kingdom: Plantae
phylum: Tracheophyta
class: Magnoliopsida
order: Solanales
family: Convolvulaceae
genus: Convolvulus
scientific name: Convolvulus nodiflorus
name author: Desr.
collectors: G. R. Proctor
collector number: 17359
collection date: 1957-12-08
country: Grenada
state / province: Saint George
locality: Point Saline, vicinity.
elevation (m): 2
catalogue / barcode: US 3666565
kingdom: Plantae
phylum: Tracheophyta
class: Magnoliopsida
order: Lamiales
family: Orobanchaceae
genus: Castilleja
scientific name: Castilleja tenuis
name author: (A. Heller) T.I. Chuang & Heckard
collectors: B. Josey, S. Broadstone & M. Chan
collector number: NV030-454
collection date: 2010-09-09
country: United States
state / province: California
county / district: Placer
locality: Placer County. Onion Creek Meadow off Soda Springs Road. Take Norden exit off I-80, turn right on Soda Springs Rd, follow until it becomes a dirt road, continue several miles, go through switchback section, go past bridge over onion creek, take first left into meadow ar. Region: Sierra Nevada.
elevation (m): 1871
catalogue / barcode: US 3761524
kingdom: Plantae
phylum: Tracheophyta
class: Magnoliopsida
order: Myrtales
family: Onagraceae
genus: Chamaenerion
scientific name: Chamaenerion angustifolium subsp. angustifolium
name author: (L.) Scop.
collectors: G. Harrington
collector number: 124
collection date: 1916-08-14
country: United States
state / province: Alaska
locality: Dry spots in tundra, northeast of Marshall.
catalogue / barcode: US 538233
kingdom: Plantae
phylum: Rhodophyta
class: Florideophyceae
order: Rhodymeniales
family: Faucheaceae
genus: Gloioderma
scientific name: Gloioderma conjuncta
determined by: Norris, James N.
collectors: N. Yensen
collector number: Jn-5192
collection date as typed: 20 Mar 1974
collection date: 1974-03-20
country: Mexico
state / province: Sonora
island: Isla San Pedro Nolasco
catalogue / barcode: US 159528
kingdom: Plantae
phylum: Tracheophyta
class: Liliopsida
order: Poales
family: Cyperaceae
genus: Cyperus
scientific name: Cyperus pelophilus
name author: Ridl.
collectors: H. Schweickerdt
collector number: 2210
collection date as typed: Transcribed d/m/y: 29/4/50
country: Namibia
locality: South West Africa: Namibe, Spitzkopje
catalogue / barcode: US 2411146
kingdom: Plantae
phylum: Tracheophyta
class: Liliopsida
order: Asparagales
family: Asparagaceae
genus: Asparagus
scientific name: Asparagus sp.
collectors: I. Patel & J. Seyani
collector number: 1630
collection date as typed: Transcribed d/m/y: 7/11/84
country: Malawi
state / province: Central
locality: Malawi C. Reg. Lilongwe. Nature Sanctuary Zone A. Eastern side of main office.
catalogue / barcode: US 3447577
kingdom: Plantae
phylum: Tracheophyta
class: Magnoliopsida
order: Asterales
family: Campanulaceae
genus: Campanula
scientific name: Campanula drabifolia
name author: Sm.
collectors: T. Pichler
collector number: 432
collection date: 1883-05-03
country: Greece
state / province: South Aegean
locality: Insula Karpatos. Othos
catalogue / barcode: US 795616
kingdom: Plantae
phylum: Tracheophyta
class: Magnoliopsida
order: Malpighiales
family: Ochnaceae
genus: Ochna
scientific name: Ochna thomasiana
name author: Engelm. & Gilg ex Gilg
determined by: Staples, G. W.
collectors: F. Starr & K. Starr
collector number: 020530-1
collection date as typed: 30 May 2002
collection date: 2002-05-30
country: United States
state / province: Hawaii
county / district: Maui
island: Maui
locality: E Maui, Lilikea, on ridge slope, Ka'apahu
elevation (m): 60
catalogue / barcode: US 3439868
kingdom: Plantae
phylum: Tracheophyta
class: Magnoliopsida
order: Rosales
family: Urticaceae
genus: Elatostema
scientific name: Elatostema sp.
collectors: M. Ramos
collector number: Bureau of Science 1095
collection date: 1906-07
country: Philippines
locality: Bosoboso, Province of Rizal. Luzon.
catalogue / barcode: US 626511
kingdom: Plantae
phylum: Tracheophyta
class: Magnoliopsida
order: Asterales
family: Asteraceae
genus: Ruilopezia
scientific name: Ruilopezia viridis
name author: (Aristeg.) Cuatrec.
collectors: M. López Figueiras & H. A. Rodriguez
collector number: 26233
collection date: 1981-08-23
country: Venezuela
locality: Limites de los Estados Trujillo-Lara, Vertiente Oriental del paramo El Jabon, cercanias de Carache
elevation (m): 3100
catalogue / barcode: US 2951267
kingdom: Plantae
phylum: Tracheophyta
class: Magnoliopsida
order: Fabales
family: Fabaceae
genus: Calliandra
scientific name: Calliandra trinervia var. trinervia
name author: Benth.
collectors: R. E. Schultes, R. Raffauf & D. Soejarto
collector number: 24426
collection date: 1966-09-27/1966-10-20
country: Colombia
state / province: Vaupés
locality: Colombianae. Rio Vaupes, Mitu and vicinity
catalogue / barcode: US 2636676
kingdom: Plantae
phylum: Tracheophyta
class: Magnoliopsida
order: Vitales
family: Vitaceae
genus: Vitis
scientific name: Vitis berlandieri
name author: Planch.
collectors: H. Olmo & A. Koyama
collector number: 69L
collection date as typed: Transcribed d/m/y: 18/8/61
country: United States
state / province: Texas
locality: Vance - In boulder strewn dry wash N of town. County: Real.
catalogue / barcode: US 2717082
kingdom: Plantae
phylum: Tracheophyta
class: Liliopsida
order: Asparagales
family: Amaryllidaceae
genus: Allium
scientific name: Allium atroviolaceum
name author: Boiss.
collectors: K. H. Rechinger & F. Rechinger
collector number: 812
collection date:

### What to work on:
Rewrite all of the data above, replacing "collectors" with "collected by" wherever it occurs and leaving everything else unchanged.

### Completed exercise:
kingdom: Plantae
phylum: Tracheophyta
class: Magnoliopsida
order: Solanales
family: Convolvulaceae
genus: Convolvulus
scientific name: Convolvulus nodiflorus
name author: Desr.
collected by: G. R. Proctor
collector number: 17359
collection date: 1957-12-08
country: Grenada
state / province: Saint George
locality: Point Saline, vicinity.
elevation (m): 2
catalogue / barcode: US 3666565
kingdom: Plantae
phylum: Tracheophyta
class: Magnoliopsida
order: Lamiales
family: Orobanchaceae
genus: Castilleja
scientific name: Castilleja tenuis
name author: (A. Heller) T.I. Chuang & Heckard
collected by: B. Josey, S. Broadstone & M. Chan
collector number: NV030-454
collection date: 2010-09-09
country: United States
state / province: California
county / district: Placer
locality: Placer County. Onion Creek Meadow off Soda Springs Road. Take Norden exit off I-80, turn right on Soda Springs Rd, follow until it becomes a dirt road, continue several miles, go through switchback section, go past bridge over onion creek, take first left into meadow ar. Region: Sierra Nevada.
elevation (m): 1871
catalogue / barcode: US 3761524
kingdom: Plantae
phylum: Tracheophyta
class: Magnoliopsida
order: Myrtales
family: Onagraceae
genus: Chamaenerion
scientific name: Chamaenerion angustifolium subsp. angustifolium
name author: (L.) Scop.
collected by: G. Harrington
collector number: 124
collection date: 1916-08-14
country: United States
state / province: Alaska
locality: Dry spots in tundra, northeast of Marshall.
catalogue / barcode: US 538233
kingdom: Plantae
phylum: Rhodophyta
class: Florideophyceae
order: Rhodymeniales
family: Faucheaceae
genus: Gloioderma
scientific name: Gloioderma conjuncta
determined by: Norris, James N.
collected by: N. Yensen
collector number: Jn-5192
collection date as typed: 20 Mar 1974
collection date: 1974-03-20
country: Mexico
state / province: Sonora
island: Isla San Pedro Nolasco
catalogue / barcode: US 159528
kingdom: Plantae
phylum: Tracheophyta
class: Liliopsida
order: Poales
family: Cyperaceae
genus: Cyperus
scientific name: Cyperus pelophilus
name author: Ridl.
collected by: H. Schweickerdt
collector number: 2210
collection date as typed: Transcribed d/m/y: 29/4/50
country: Namibia
locality: South West Africa: Namibe, Spitzkopje
catalogue / barcode: US 2411146
kingdom: Plantae
phylum: Tracheophyta
class: Liliopsida
order: Asparagales
family: Asparagaceae
genus: Asparagus
scientific name: Asparagus sp.
collected by: I. Patel & J. Seyani
collector number: 1630
collection date as typed: Transcribed d/m/y: 7/11/84
country: Malawi
state / province: Central
locality: Malawi C. Reg. Lilongwe. Nature Sanctuary Zone A. Eastern side of main office.
catalogue / barcode: US 3447577
kingdom: Plantae
phylum: Tracheophyta
class: Magnoliopsida
order: Asterales
family: Campanulaceae
genus: Campanula
scientific name: Campanula drabifolia
name author: Sm.
collected by: T. Pichler
collector number: 432
collection date: 1883-05-03
country: Greece
state / province: South Aegean
locality: Insula Karpatos. Othos
catalogue / barcode: US 795616
kingdom: Plantae
phylum: Tracheophyta
class: Magnoliopsida
order: Malpighiales
family: Ochnaceae
genus: Ochna
scientific name: Ochna thomasiana
name author: Engelm. & Gilg ex Gilg
determined by: Staples, G. W.
collected by: F. Starr & K. Starr
collector number: 020530-1
collection date as typed: 30 May 2002
collection date: 2002-05-30
country: United States
state / province: Hawaii
county / district: Maui
island: Maui
locality: E Maui, Lilikea, on ridge slope, Ka'apahu
elevation (m): 60
catalogue / barcode: US 3439868
kingdom: Plantae
phylum: Tracheophyta
class: Magnoliopsida
order: Rosales
family: Urticaceae
genus: Elatostema
scientific name: Elatostema sp.
collected by: M. Ramos
collector number: Bureau of Science 1095
collection date: 1906-07
country: Philippines
locality: Bosoboso, Province of Rizal. Luzon.
catalogue / barcode: US 626511
kingdom: Plantae
phylum: Tracheophyta
class: Magnoliopsida
order: Asterales
family: Asteraceae
genus: Ruilopezia
scientific name: Ruilopezia viridis
name author: (Aristeg.) Cuatrec.
collected by: M. López Figueiras & H. A. Rodriguez
collector number: 26233
collection date: 1981-08-23
country: Venezuela
locality: Limites de los Estados Trujillo-Lara, Vertiente Oriental del paramo El Jabon, cercanias de Carache
elevation (m): 3100
catalogue / barcode: US 2951267
kingdom: Plantae
phylum: Tracheophyta
class: Magnoliopsida
order: Fabales
family: Fabaceae
genus: Calliandra
scientific name: Calliandra trinervia var. trinervia
name author: Benth.
collected by: R. E. Schultes, R. Raffauf & D. Soejarto
collector number: 24426
collection date: 1966-09-27/1966-10-20
country: Colombia
state / province: Vaupés
locality: Colombianae. Rio Vaupes, Mitu and vicinity
catalogue / barcode: US 2636676
kingdom: Plantae
phylum: Tracheophyta
class: Magnoliopsida
order: Vitales
family: Vitaceae
genus: Vitis
scientific name: Vitis berlandieri
name author: Planch.
collected by: H. Olmo & A. Koyama
collector number: 69L
collection date as typed: Transcribed d/m/y: 18/8/61
country: United States
state / province: Texas
locality: Vance - In boulder strewn dry wash N of town. County: Real.
catalogue / barcode: US 2717082
kingdom: Plantae
phylum: Tracheophyta
class: Liliopsida
order: Asparagales
family: Amaryllidaceae
genus: Allium
scientific name: Allium atroviolaceum
name author: Boiss.
collected by: K. H. Rechinger & F. Rechinger
collector number: 812
collection date:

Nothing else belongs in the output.